Sin embargo, Alba apareció antes de la hora habitual, cuando todos estaban en el trabajo y nadie podía interrumpir sus planes. Vera acababa de arrullar a María y se movía sigilosamente en la gran habitación, temiendo despertar al bebé.

Temía que no vinieras confesó, culpándose por la escena que su madre había provocado.

Alba se sentó en el sofá, cruzando las piernas.

Tu madre dice la verdad entrecerró los ojos. Sólo tú no lo ves. Íñigo y yo nos amamos desde hace tiempo, pero él tiene miedo de confesártelo. Te compadece, pobrecita, con esas piernas torcidas. ¡Qué risa! Una pintora de paredes.

¿Y a quién le sirvo? replicó Vera, entre lágrimas. Solo a él por conveniencia.

Dios mío… susurró Vera, pálida. Por favor, cállate.

He guardado silencio demasiado tiempo, pero ya no puedo dijo Alba. Íñigo y yo tendremos otro hijo. Él solo me ama a mí, de verdad. Déjalo ir, no lo tortures.

En ese instante, la puerta se abrió. Íñigo entró, había venido a almorzar y, sin esperarlo, presenció la escena sucia. Se acercó silencioso a Alba, la abrazó y la condujo fuera. Ella, atónita, lo siguió mientras él le quitaba los zapatos, abrió la puerta y señaló el camino.

No vuelvas aquí le dijo, mientras cerraba la puerta tras ella.

Regresó a la habitación donde Vera sollozaba. Íñigo, con voz dura como nunca, le dijo:

No creas en nada de lo que escuchaste. No hubo nada entre nosotros. No te sirvo, no me atraes.

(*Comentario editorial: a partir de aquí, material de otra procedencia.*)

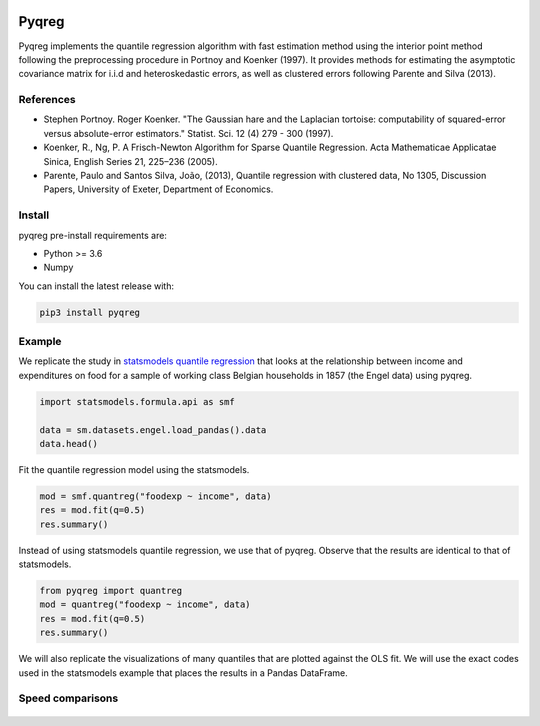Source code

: .. -*- mode: rst -*-

|CICD| |VERSION| |LICENCE| |PythonVersion| |Black|

.. |CICD| image:: https://img.shields.io/circleci/build/github/mozjay0619/pyqreg?label=circleci&token=93f5878e444e751d779f2954eb5fce9bc9ab5b3e   
	:alt: CircleCI
.. |LICENCE| image:: https://img.shields.io/pypi/l/pyqreg?label=liscence   
	:alt: PyPI - License
.. |VERSION| image:: https://img.shields.io/pypi/v/pyqreg?color=success&label=pypi%20version
	:alt: PyPI
.. |PythonVersion| image:: https://img.shields.io/badge/python-3.6%20%7C%203.7%20%7C%203.8%20%7C%203.9-blue
.. _PythonVersion: https://img.shields.io/badge/python-3.6%20%7C%203.7%20%7C%203.8%20%7C%203.9-blue
.. |Black| image:: https://img.shields.io/badge/code%20style-black-000000.svg
.. _Black: https://github.com/psf/black

Pyqreg
======

Pyqreg implements the quantile regression algorithm with fast estimation method using the interior point method following the preprocessing procedure in Portnoy and Koenker (1997). It provides methods for estimating the asymptotic covariance matrix for i.i.d and heteroskedastic errors, as well as clustered errors following Parente and Silva (2013).

References
----------
* Stephen Portnoy. Roger Koenker. "The Gaussian hare and the Laplacian tortoise: computability of squared-error versus absolute-error estimators." Statist. Sci. 12 (4) 279 - 300 (1997). 
* Koenker, R., Ng, P. A Frisch-Newton Algorithm for Sparse Quantile Regression. Acta Mathematicae Applicatae Sinica, English Series 21, 225–236 (2005). 
* Parente, Paulo and Santos Silva, João, (2013), Quantile regression with clustered data, No 1305, Discussion Papers, University of Exeter, Department of Economics. 

Install
-------

pyqreg pre-install requirements are:

* Python >= 3.6
* Numpy

You can install the latest release with:

.. code:: python

	pip3 install pyqreg

Example
-------

We replicate the study in `statsmodels quantile regression <https://www.statsmodels.org/dev/examples/notebooks/generated/quantile_regression.html>`_ that looks at the relationship between income and expenditures on food for a sample of working class Belgian households in 1857 (the Engel data) using pyqreg.

.. code:: python

	import statsmodels.formula.api as smf

	data = sm.datasets.engel.load_pandas().data
	data.head()

.. figure:: https://github.com/mozjay0619/pyqreg/blob/master/media/img1.png

Fit the quantile regression model using the statsmodels.

.. code:: python

	mod = smf.quantreg("foodexp ~ income", data)
	res = mod.fit(q=0.5)
	res.summary()

.. figure:: https://github.com/mozjay0619/pyqreg/blob/master/media/img6.png

Instead of using statsmodels quantile regression, we use that of pyqreg. Observe that the results are identical to that of statsmodels.

.. code:: python

	from pyqreg import quantreg
	mod = quantreg("foodexp ~ income", data)
	res = mod.fit(q=0.5)
	res.summary()

.. figure:: https://github.com/mozjay0619/pyqreg/blob/master/media/img2.png

We will also replicate the visualizations of many quantiles that are plotted against the OLS fit. We will use the exact codes used in the statsmodels example that places the results in a Pandas DataFrame.

.. figure:: https://github.com/mozjay0619/pyqreg/blob/master/media/img3.png

.. figure:: https://github.com/mozjay0619/pyqreg/blob/master/media/img4.png



Speed comparisons
-----------------

.. figure:: https://github.com/mozjay0619/pyqreg/blob/master/media/img5.png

No lo creo sollozó Vera. ¿Por qué me odia tanto?

Simplemente celos respondió él, levantándola y llevándola al dormitorio, intentando consolarla.

Nueve meses después, en esa familia feliz nació Lucas, con los mismos ojos que su padre. Alba había desaparecido del radar de Vera; ya no le importaba. No necesitaba más ayudantes.